• Requirement:
The lines to be copied are those below that contain "nevoie".

• Given data:

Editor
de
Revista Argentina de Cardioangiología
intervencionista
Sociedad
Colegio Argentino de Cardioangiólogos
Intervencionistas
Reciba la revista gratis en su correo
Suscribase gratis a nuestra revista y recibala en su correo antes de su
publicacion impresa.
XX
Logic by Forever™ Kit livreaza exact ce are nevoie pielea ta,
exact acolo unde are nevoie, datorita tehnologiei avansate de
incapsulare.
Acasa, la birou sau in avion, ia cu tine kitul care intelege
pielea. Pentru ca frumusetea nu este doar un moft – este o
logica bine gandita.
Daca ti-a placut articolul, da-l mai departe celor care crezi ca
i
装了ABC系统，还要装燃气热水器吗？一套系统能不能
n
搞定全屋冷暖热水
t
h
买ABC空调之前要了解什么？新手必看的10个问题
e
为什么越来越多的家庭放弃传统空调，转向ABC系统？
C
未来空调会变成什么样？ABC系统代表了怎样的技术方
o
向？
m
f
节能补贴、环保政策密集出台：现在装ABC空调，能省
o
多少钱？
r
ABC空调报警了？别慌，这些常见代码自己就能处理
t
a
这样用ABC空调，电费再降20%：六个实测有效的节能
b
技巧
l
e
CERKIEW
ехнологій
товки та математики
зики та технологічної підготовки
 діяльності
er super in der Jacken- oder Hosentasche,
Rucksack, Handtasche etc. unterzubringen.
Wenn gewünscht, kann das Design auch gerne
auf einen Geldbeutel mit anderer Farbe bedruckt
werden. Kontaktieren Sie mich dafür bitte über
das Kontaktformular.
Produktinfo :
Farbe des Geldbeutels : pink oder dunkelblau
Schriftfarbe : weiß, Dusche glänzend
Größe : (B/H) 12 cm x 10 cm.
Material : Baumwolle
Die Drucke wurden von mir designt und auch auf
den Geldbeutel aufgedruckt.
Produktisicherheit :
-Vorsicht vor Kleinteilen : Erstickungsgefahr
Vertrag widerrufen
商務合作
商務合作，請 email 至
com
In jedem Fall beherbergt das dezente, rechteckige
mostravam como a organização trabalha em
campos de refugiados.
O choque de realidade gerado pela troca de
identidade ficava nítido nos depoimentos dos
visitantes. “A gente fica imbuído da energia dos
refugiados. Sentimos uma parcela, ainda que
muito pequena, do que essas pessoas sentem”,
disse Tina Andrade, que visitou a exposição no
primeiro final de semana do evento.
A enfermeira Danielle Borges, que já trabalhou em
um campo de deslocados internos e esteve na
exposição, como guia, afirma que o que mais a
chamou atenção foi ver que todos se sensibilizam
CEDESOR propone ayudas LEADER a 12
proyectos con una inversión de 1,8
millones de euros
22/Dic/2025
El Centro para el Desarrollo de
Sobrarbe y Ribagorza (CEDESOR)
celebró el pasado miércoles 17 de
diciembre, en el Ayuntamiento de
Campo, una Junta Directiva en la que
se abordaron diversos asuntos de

• Task answer:
Logic by Forever™ Kit livreaza exact ce are nevoie pielea ta,
exact acolo unde are nevoie, datorita tehnologiei avansate de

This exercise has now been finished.